Take some time to determine what your highest, most urgent priorities are now, then decide how to fit in research and development when it comes to your SEO process. Ask your vendors how they are adapting, and if they can help advise your internal teams too.
Do great (not good) SEO.
Mediocre, recycled content just won’t cut it anymore in this new environment. Google’s AI overviews and other AI platforms are working to serve up the best answers to each question. If your content is just a repeat of WebMD, Mayo Clinic and Cleveland Clinic’s existing pages, those other platforms will eat your lunch every day.
If a potential patient is using AI to find the best provider for their particular problem, AI is going to be looking for more than just standard content—they want to know what you do different and better.
Remember this acronym: E-E-A-T. Experience, Expertise, Authoritativeness, and Trustworthiness. That’s what you’re aiming for. You also want your content to be easy to understand, delivered in short, well-defined sections, and structured around questions, because that’s how people search and AIs work!
Layer in some extra functionality.
Your core technical SEO pieces are more important than ever. Here are some areas to consider:
- Improve site speed: AI bots will move on if a page takes longer than 2 seconds to load.
- Review your bot blockers: Make sure that your website isn’t set up to block all bots—you’ll have to configure your server and robots.txt to accept the AI bots and block the bad ones. High quality code will also help lower the bot’s load and make it easier to crawl the page.

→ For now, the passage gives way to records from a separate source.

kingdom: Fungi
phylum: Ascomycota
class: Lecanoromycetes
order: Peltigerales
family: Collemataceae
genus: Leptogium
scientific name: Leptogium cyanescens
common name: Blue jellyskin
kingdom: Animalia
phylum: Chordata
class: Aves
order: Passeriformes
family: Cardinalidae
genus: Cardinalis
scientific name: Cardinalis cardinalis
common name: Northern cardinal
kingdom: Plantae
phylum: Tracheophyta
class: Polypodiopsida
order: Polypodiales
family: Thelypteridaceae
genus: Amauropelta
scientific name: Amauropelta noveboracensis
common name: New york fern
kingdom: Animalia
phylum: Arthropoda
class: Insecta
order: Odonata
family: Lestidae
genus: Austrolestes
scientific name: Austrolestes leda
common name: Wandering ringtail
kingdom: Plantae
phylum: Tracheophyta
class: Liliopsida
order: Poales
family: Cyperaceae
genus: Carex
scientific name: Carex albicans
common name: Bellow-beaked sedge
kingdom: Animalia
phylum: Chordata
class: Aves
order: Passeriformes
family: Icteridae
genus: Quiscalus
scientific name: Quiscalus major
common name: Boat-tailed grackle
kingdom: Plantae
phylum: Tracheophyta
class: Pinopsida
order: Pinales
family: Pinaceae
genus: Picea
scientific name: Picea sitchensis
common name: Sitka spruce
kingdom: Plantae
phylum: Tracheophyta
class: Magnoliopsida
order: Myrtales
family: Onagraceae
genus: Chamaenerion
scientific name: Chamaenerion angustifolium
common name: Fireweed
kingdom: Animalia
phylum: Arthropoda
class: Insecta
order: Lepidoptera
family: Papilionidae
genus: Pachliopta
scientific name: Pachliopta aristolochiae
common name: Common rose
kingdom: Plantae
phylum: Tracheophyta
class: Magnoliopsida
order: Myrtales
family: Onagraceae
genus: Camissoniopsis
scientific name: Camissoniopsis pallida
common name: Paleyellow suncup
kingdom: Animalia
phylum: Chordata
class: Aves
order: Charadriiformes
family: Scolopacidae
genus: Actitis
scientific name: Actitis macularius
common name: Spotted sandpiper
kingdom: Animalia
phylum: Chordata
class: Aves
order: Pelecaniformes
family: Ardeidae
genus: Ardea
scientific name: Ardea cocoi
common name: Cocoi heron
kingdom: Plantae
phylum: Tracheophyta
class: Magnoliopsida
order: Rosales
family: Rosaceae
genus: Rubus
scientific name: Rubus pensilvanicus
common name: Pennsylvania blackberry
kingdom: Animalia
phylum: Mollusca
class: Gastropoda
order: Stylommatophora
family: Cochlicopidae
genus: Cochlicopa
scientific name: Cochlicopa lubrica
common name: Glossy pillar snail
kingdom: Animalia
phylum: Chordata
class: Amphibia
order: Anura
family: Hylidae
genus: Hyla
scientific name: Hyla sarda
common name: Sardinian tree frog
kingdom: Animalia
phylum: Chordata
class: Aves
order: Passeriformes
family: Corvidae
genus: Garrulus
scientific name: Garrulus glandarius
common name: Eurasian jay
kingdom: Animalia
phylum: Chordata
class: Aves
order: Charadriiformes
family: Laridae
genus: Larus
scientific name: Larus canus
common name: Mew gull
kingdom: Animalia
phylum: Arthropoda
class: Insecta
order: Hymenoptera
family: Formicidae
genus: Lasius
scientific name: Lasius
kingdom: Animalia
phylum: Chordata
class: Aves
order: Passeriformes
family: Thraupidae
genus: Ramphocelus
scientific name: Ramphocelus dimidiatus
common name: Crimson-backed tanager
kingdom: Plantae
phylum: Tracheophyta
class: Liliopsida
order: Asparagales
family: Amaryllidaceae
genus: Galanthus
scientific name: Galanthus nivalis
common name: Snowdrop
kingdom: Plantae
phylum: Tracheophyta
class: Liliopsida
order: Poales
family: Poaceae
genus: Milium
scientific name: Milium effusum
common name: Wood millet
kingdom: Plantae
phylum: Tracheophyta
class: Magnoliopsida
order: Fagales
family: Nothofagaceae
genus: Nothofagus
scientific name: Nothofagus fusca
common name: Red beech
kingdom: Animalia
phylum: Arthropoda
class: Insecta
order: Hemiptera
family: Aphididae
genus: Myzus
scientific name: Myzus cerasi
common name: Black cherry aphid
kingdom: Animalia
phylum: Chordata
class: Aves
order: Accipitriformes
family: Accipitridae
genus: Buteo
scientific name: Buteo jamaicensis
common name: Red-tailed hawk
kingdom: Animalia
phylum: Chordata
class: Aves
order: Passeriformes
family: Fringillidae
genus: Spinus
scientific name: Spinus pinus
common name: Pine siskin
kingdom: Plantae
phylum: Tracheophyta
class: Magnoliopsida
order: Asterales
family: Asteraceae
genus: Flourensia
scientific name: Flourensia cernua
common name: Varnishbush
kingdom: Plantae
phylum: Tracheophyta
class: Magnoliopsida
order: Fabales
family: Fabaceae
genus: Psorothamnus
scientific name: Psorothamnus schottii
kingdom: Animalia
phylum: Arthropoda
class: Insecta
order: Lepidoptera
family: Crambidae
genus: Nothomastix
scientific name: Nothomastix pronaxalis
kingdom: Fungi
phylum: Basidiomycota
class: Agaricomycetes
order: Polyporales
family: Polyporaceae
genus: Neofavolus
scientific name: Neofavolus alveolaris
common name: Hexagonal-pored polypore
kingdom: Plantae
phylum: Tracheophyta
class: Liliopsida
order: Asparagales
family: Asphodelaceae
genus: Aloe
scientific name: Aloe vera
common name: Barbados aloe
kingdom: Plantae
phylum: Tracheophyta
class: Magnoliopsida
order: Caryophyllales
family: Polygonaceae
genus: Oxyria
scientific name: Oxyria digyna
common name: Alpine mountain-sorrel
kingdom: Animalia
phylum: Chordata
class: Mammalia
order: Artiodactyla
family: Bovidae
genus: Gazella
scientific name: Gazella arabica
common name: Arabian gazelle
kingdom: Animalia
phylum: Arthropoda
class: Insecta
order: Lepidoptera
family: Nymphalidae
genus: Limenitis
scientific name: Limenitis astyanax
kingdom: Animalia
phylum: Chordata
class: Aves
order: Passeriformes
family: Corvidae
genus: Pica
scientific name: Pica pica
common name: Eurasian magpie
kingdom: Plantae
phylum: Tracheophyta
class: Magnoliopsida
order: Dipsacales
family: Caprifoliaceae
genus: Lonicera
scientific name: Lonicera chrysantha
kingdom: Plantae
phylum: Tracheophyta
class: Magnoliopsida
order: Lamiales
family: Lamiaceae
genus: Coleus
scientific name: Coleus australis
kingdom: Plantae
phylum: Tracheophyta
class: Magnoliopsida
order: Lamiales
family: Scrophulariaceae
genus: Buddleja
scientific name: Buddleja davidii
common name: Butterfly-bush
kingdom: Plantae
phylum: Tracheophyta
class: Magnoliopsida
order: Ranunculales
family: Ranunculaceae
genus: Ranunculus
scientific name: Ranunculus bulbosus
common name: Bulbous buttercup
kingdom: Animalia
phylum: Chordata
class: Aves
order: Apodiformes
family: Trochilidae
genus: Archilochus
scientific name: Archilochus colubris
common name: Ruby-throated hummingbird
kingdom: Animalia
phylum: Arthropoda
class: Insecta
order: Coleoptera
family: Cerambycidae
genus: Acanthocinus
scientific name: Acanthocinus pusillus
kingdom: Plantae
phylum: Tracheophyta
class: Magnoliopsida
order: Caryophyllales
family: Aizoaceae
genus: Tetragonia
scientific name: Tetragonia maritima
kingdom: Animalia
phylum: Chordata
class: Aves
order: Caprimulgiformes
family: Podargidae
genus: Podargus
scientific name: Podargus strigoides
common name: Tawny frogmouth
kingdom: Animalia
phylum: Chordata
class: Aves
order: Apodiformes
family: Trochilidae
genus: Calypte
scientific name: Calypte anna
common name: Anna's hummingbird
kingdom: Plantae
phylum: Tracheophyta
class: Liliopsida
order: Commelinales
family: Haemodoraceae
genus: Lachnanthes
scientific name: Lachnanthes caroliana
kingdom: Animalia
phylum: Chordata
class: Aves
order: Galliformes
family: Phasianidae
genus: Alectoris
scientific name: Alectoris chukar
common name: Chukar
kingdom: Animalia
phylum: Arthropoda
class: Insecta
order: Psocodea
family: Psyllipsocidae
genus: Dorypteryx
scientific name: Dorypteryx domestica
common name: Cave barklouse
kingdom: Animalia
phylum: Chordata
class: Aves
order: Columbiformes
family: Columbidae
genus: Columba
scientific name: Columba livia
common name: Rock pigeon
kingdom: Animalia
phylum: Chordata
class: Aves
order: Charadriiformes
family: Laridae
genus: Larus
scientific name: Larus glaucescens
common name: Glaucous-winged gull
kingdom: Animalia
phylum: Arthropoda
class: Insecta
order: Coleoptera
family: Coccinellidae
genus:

- Add structured data: Research or discuss structured data with your agency. Structured data is a type of code that helps search engines and AIs understand and easily parse the information on a page. Some tools and platforms out there can also help you roll this out on your website or at scale if you’re a large organization.
- Improve accessibility: Beyond that, ensuring that your website is accessible for all users can help provide more information to the AI to help contextualize and understand your page. (Not to mention it helps people!)
- Optimize Open Graph Tags: Using social media’s Open Graph Tags can help improve your appearance in Google’s AI overviews.
Stay updated & innovative.
There are a lot of different AIs out there, each with its own technology and approach to serving up answers to content.
It’s important to recognize that AIO and GEO are new fields. There will be platforms that rise to the top and platforms that sink out of existence. There will be discoveries that tell us more about how AI platforms understand and select the resources they serve as answers.
That’s why it’s critical to work with vendors who are staying in the know and staying innovative. If you insource SEO, ensure that your team has time for ongoing research and development to keep up.
Be wary of scare tactics & secret methods.
You want vendors who are innovative and well-researched but be wary of folks who peddle doomsday messaging and promise secret tactics to get ahead. These types of sales tactics are as old as the SEO industry itself. In fact, they’re probably as old as marketing is.
From black hat SEO to keyword stuffing, we’ve always had words to describe folks in the SEO industry who promise a way to hack to the system. A new term is arising now in the SEO industry called “functionality stuffing,” which describes loading up your website with all kinds of technical SEO to create artificial quality signals for AIs.
AI is just a new and far more conversational type of search engine. Providing original, high-quality information about your services, your differentiators and how to contact you is still the most important thing you can do.
Stay informed, stay strategic and partner with experts who prioritize transparency and your long-term success over vanity metrics or secret approaches.